### AIM OF THE TASK
Once you have read the records below, report how many lines contain the word "down", and give nothing besides that number.

### SOURCE RECORDS

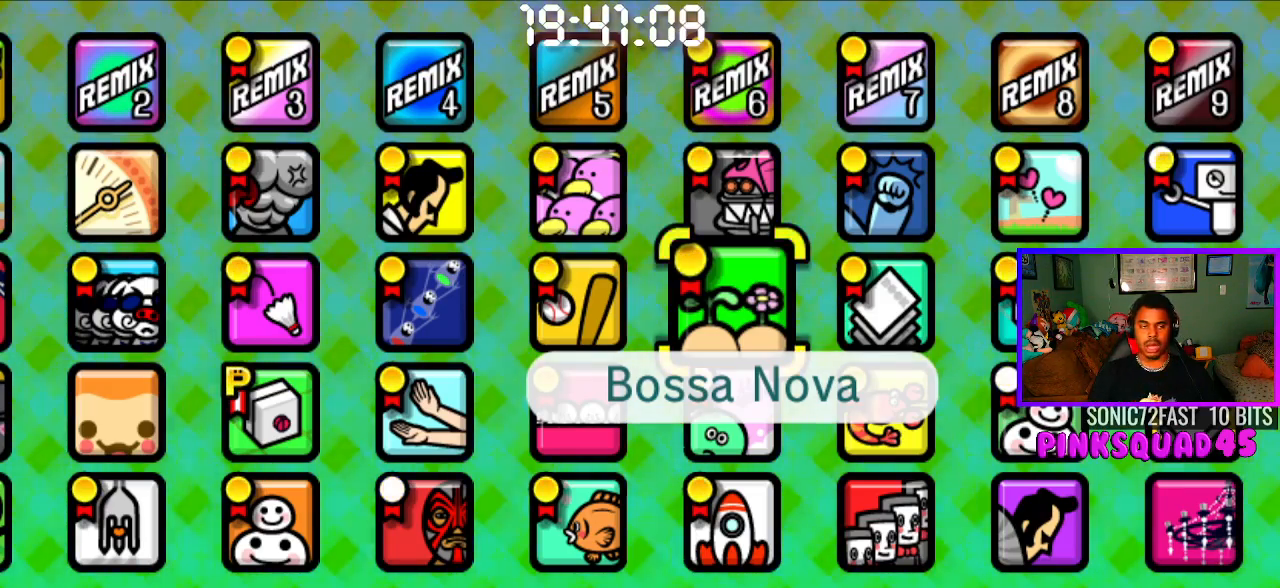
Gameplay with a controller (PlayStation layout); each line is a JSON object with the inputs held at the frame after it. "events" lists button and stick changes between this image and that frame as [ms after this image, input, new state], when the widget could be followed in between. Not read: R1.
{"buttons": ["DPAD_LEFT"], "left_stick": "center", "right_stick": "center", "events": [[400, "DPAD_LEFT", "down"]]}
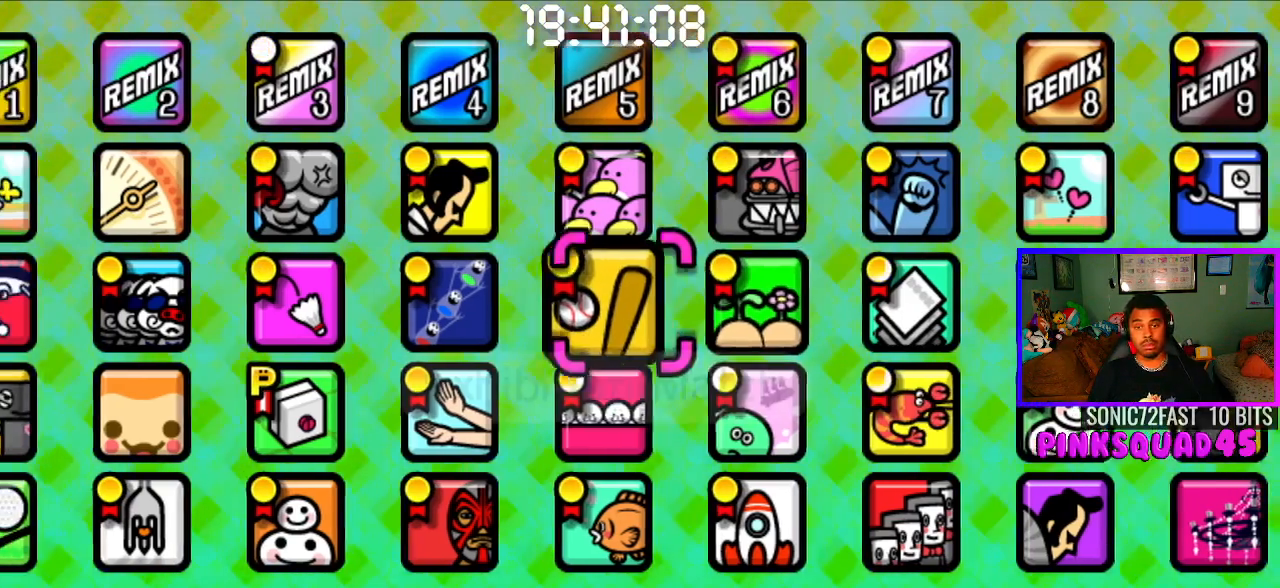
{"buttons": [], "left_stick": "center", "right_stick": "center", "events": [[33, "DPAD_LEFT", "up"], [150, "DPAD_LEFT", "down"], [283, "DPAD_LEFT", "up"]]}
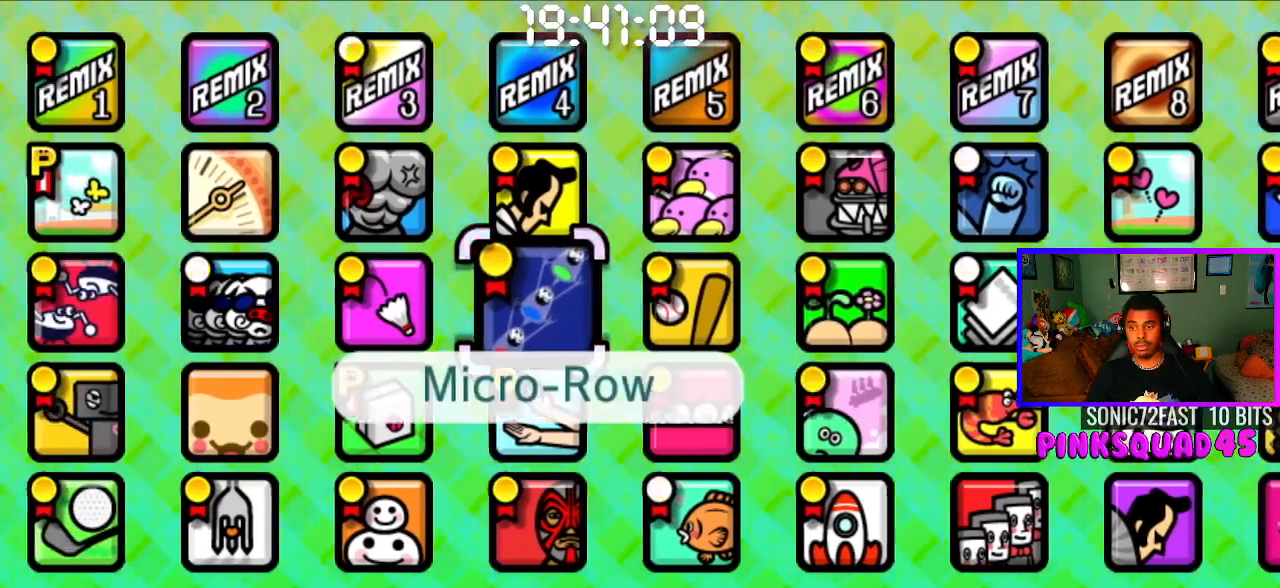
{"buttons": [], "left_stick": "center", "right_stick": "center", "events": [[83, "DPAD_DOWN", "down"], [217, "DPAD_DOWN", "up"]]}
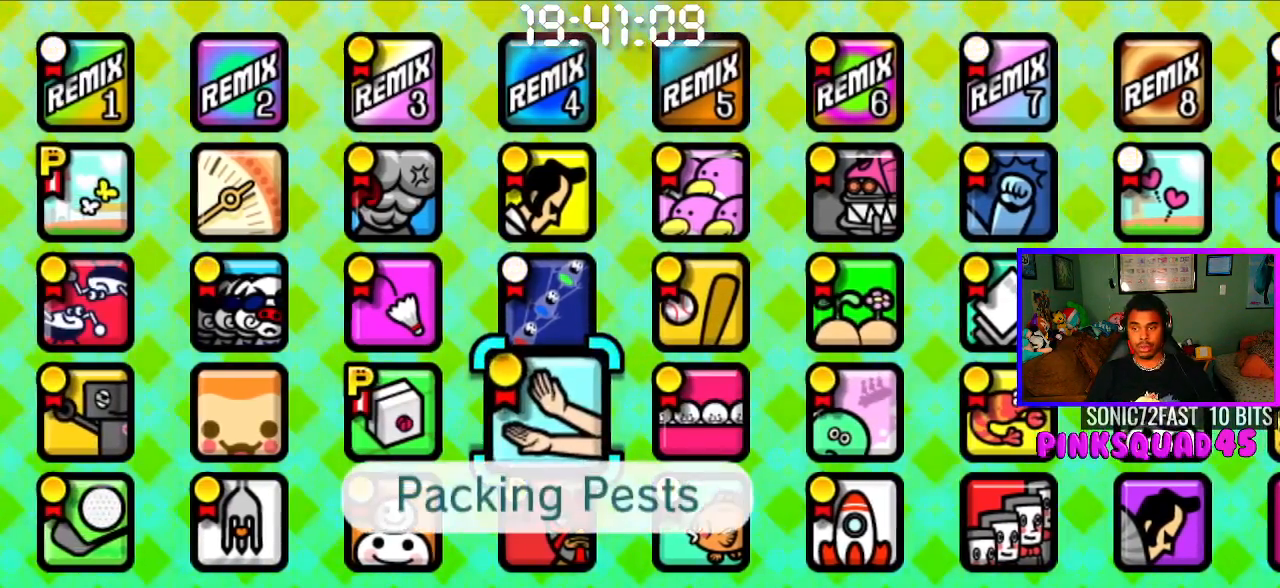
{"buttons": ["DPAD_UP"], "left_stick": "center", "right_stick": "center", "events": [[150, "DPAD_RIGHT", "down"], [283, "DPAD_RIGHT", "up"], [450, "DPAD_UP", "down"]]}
...
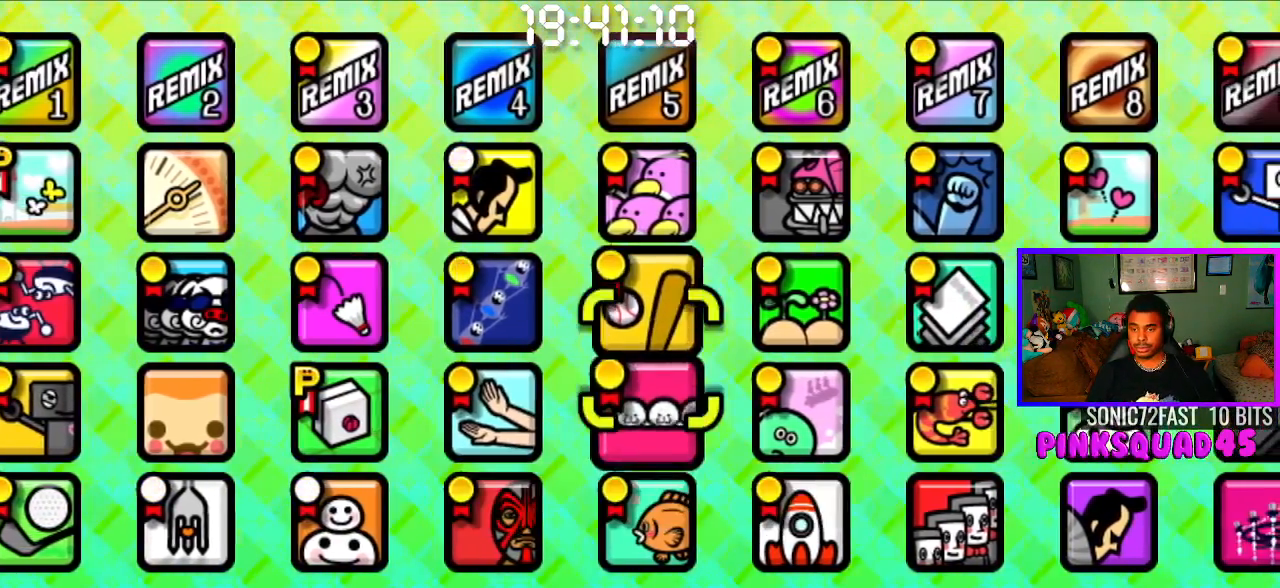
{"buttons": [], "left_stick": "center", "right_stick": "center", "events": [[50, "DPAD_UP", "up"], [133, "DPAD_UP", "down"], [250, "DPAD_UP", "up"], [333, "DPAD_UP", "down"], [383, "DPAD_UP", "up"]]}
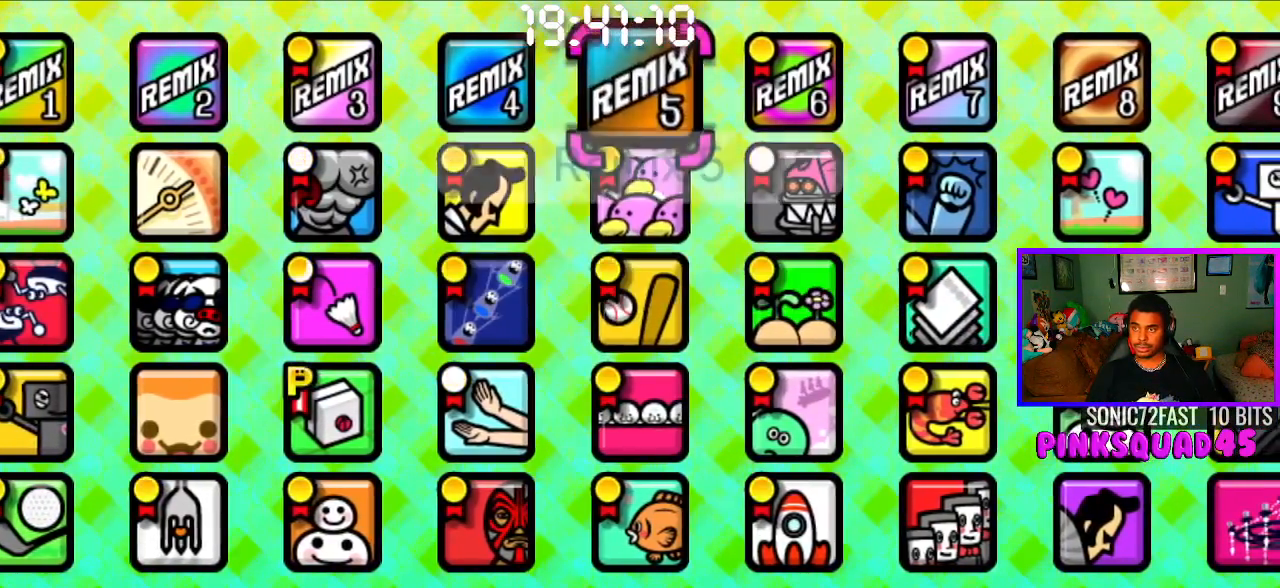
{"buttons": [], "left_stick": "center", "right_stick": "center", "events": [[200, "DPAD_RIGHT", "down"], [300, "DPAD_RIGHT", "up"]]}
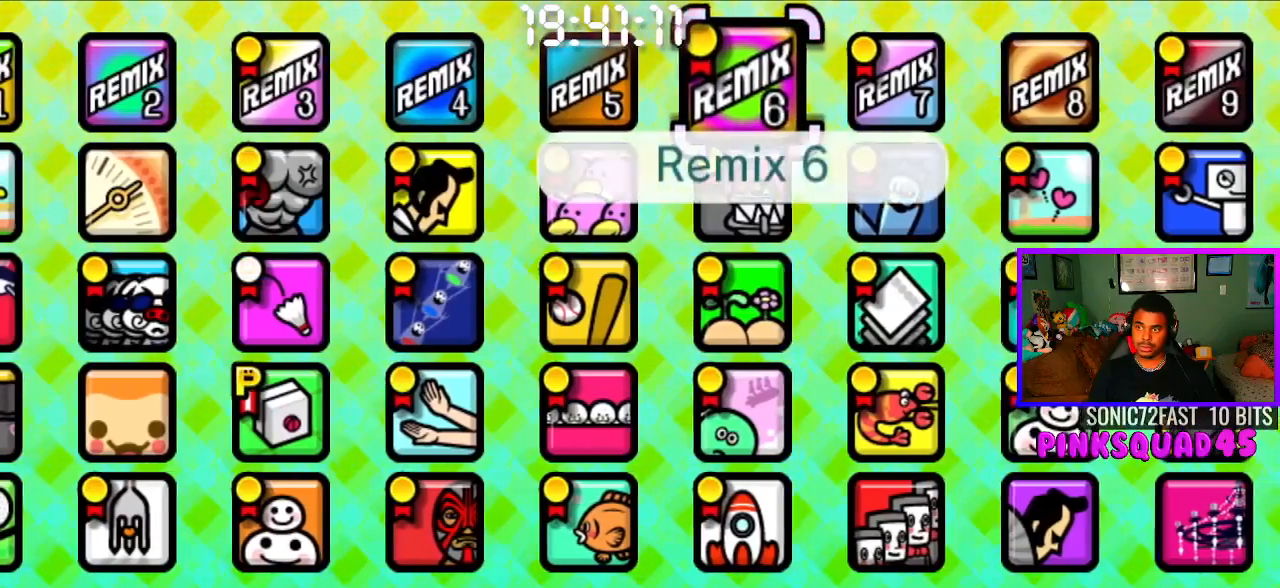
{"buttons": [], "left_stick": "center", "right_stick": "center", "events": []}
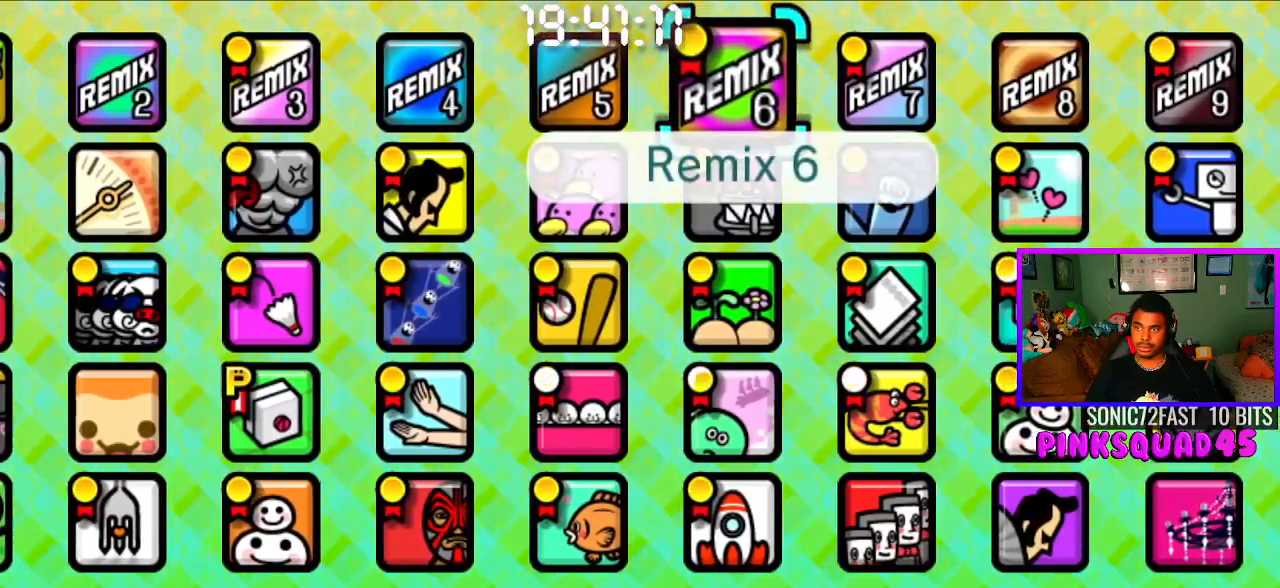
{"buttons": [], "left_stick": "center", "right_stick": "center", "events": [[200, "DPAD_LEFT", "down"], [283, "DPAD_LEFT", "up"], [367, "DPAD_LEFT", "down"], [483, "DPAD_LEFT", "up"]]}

### ANSWER TO THIS EXERCISE
7